▸ **MATERIAL PROVIDED**
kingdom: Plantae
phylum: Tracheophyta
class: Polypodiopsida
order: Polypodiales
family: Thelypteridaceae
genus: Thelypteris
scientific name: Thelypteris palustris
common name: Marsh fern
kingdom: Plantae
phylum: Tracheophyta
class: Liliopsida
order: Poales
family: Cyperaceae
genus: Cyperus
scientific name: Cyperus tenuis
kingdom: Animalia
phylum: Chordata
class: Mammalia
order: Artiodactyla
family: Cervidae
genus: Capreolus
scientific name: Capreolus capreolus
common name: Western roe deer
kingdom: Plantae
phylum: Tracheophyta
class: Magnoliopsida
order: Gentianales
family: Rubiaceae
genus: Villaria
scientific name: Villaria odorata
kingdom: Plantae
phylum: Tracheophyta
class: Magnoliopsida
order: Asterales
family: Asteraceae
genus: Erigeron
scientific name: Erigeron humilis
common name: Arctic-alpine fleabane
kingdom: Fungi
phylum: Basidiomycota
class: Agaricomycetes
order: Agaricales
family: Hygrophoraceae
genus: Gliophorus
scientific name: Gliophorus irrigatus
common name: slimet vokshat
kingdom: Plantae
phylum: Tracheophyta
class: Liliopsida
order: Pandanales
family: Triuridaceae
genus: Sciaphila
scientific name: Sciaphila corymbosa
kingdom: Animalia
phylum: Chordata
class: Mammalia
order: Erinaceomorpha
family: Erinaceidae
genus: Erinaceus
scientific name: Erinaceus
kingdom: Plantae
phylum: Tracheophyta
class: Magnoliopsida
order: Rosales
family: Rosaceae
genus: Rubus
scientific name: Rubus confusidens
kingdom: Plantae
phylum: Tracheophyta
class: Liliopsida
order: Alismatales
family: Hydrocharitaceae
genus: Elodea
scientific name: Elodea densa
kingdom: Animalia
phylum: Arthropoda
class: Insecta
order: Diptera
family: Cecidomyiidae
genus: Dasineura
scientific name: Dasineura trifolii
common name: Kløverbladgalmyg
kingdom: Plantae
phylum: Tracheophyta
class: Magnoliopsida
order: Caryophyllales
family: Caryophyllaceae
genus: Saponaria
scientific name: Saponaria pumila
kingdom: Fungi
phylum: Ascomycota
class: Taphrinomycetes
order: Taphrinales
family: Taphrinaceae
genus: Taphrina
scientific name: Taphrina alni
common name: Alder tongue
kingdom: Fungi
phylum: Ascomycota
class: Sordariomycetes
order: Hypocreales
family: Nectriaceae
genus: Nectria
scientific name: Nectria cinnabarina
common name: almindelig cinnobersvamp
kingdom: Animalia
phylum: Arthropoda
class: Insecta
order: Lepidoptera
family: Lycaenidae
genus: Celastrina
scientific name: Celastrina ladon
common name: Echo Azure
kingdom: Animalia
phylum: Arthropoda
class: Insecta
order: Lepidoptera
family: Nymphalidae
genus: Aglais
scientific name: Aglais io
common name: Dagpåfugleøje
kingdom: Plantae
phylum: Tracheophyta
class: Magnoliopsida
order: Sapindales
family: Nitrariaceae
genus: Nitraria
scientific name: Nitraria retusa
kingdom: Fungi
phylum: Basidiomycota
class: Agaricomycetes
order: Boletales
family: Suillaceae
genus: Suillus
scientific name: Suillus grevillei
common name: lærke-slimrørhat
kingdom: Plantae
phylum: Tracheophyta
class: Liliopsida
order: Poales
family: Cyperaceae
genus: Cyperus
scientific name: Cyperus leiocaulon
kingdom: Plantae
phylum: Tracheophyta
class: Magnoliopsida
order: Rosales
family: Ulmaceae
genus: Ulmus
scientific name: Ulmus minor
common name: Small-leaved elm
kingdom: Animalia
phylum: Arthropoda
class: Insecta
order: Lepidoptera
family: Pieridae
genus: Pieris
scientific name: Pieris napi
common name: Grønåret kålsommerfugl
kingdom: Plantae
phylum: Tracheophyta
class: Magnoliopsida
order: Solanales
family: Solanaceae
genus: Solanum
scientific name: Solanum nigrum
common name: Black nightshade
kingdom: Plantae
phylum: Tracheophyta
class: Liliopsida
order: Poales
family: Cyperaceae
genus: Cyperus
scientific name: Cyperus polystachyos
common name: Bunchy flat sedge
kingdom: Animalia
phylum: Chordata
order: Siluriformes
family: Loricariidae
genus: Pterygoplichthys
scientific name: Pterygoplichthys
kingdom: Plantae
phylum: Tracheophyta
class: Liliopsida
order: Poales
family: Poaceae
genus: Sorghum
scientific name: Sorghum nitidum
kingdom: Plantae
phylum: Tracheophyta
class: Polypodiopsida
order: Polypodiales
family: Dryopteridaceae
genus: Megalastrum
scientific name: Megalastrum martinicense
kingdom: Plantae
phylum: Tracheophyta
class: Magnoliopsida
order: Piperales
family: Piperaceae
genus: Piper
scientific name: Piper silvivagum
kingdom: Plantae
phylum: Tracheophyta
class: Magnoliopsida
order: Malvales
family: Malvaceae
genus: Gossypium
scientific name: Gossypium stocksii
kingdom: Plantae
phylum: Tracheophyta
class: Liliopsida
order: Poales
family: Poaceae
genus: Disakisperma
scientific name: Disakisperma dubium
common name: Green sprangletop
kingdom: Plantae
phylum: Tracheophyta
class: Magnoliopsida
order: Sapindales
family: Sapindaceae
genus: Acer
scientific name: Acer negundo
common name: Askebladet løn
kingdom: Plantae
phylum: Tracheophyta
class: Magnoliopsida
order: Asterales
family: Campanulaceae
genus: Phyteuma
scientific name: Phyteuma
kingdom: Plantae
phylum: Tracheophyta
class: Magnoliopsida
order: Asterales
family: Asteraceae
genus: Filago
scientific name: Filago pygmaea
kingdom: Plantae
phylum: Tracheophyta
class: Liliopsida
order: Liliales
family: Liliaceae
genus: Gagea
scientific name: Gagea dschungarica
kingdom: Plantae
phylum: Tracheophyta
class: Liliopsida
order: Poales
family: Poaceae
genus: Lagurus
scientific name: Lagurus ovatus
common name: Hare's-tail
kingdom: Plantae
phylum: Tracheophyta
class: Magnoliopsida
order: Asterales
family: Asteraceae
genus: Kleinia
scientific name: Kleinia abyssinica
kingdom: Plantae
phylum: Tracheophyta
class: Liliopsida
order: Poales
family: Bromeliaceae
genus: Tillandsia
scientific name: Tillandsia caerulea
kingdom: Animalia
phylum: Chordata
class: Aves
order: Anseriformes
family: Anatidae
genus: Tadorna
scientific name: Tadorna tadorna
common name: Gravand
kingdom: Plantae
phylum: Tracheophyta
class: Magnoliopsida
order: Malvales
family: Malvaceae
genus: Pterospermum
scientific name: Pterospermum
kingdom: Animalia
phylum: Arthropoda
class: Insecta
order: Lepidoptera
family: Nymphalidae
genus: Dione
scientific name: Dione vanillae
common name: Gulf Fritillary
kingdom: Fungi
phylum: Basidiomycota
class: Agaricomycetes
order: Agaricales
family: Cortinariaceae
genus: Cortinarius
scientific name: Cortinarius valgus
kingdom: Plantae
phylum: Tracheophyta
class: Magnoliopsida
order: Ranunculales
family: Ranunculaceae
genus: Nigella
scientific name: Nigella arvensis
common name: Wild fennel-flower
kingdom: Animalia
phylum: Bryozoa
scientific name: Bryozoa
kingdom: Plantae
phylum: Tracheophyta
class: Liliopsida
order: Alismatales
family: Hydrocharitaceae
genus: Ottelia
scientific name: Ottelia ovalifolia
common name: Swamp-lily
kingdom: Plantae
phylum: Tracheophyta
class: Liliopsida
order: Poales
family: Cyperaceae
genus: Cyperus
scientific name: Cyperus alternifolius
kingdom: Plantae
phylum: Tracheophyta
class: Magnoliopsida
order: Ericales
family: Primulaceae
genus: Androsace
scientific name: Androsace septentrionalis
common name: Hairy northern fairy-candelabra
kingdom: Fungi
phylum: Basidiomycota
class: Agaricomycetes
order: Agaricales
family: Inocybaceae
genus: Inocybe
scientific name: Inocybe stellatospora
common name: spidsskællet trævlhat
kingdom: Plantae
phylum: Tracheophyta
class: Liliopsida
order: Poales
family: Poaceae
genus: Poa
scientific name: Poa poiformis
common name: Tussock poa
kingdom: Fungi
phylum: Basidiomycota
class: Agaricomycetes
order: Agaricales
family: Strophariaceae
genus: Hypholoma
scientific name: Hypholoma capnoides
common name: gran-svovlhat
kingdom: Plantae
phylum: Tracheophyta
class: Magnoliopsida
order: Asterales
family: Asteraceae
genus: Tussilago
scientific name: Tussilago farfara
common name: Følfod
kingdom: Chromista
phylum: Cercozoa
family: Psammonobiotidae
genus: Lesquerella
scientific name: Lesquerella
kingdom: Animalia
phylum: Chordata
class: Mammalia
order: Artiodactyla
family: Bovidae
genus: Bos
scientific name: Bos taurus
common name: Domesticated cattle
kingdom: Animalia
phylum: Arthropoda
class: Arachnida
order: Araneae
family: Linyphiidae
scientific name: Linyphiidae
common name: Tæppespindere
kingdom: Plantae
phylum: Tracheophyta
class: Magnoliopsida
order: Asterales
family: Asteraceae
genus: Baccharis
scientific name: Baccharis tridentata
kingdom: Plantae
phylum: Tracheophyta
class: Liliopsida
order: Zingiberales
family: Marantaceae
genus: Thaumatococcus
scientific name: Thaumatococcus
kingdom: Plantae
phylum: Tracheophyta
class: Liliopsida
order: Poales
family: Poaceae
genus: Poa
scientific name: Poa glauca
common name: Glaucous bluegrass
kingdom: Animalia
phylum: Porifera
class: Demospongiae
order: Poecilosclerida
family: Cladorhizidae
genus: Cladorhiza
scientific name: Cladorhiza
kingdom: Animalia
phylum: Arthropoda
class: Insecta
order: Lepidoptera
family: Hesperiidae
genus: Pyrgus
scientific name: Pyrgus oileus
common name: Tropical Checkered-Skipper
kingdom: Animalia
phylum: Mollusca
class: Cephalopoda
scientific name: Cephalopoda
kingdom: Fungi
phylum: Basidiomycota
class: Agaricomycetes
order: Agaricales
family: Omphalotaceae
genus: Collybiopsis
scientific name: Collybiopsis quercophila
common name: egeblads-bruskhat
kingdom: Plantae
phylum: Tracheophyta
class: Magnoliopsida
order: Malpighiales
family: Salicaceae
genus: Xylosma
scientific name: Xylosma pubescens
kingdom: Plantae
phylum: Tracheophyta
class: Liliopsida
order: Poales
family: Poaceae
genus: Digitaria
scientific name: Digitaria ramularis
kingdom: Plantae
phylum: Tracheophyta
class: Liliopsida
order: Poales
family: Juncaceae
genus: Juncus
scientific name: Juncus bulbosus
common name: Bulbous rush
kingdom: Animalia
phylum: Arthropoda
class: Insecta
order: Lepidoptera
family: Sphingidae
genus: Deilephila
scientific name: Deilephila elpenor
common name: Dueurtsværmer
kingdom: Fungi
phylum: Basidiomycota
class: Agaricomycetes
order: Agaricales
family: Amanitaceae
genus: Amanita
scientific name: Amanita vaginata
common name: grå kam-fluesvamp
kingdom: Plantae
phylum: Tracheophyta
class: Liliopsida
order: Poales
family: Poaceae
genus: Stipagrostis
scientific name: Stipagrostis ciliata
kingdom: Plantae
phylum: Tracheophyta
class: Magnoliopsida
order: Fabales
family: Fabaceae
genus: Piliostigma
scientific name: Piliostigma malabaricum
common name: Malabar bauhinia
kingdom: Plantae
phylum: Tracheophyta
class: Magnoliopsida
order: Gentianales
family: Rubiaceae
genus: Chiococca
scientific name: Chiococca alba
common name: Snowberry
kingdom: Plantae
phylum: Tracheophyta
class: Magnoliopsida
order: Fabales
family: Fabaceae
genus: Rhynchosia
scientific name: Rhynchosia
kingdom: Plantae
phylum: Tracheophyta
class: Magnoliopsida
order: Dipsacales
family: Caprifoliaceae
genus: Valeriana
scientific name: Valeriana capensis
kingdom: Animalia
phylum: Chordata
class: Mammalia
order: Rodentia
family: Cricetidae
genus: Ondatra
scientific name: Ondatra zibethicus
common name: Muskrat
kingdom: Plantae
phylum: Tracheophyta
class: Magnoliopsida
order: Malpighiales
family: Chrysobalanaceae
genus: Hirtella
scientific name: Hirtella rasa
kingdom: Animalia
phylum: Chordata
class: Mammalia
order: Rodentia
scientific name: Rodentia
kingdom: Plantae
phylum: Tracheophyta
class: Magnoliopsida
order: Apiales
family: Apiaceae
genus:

▸ **GIVEN EXERCISE**
Copy the entries above word for word, from the line containing "scientific name: Cephalopoda" through the line containing "common name: Bulbous rush", keeping both of those lines.

▸ **SOLUTION**
scientific name: Cephalopoda
kingdom: Fungi
phylum: Basidiomycota
class: Agaricomycetes
order: Agaricales
family: Omphalotaceae
genus: Collybiopsis
scientific name: Collybiopsis quercophila
common name: egeblads-bruskhat
kingdom: Plantae
phylum: Tracheophyta
class: Magnoliopsida
order: Malpighiales
family: Salicaceae
genus: Xylosma
scientific name: Xylosma pubescens
kingdom: Plantae
phylum: Tracheophyta
class: Liliopsida
order: Poales
family: Poaceae
genus: Digitaria
scientific name: Digitaria ramularis
kingdom: Plantae
phylum: Tracheophyta
class: Liliopsida
order: Poales
family: Juncaceae
genus: Juncus
scientific name: Juncus bulbosus
common name: Bulbous rush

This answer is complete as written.